Depuis son club de Doral à Miami, Donald Trump a déclaré lundi que les objectifs militaires de l'opération contre l'Iran étaient «largement atteints», tout en refusant d'ordonner la fin des bombardements. Le président américain a vanté le succès de l'opération «Furie Épique» et menacé de viser les infrastructures énergétiques iraniennes si nécessaire. Il a minimisé l'impact de la hausse des prix du pétrole tout en exprimant sa déception face à la nomination de Mojtaba Khamenei comme nouveau guide suprême.

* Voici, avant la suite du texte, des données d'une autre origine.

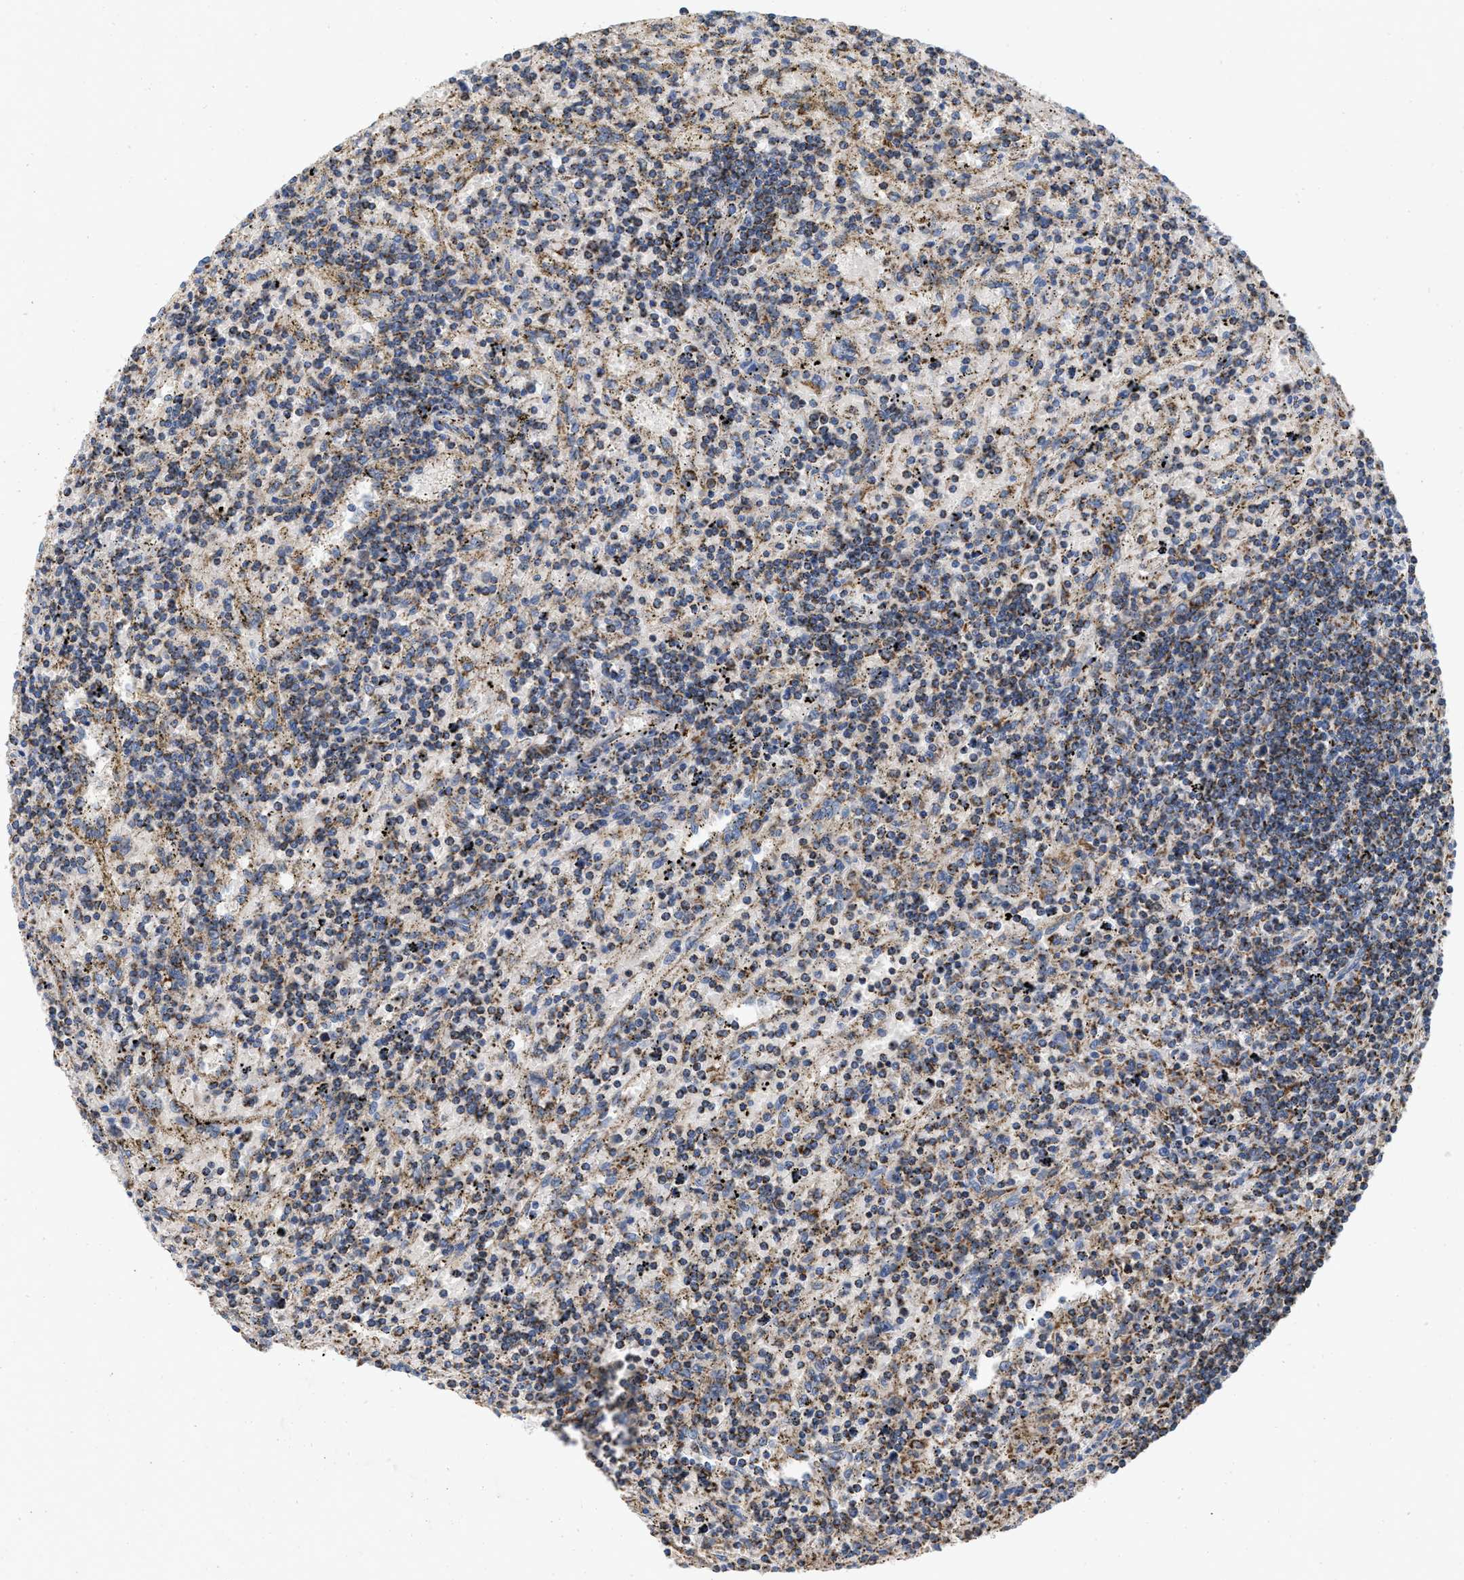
{"staining": {"intensity": "strong", "quantity": ">75%", "location": "cytoplasmic/membranous"}, "tissue": "lymphoma", "cell_type": "Tumor cells", "image_type": "cancer", "snomed": [{"axis": "morphology", "description": "Malignant lymphoma, non-Hodgkin's type, Low grade"}, {"axis": "topography", "description": "Spleen"}], "caption": "The histopathology image shows a brown stain indicating the presence of a protein in the cytoplasmic/membranous of tumor cells in lymphoma. Nuclei are stained in blue.", "gene": "GRB10", "patient": {"sex": "male", "age": 76}}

Le 10 mars 2026, lors de sa première conférence de presse depuis le début de la guerre israélo-américaine contre l'Iran, Donald Trump s'est exprimé depuis son club de golf de Doral, en Floride. Il a affirmé que les objectifs militaires étaient «largement atteints», déclarant : «Nous avons anéanti toutes les forces iraniennes, de manière très complète, et la plupart des forces navales ont été coulées». Selon lui, l'opération «Furie Épique» progresse «de manière très décisive» et est «en avance sur le calendrier» initial de quatre à cinq semaines.
Trump a justifié le lancement de l'attaque par une «menace imminente» de l'Iran, influencé par ses conseillers Steve Witkoff, Jared Kushner, Pete Hegseth et Marco Rubio. Il a ajouté : «Si nous ne les avions pas frappés, ils allaient prendre le contrôle du Moyen-Orient et essayer de détruire Israël». Bien que plus de 5000 cibles aient été frappées, dont des capacités en drones et missiles, il n'a pas annoncé la fin des opérations, menaçant : «Nous pourrions détruire toutes [les infrastructures énergétiques] en une seule journée» si l'Iran persiste.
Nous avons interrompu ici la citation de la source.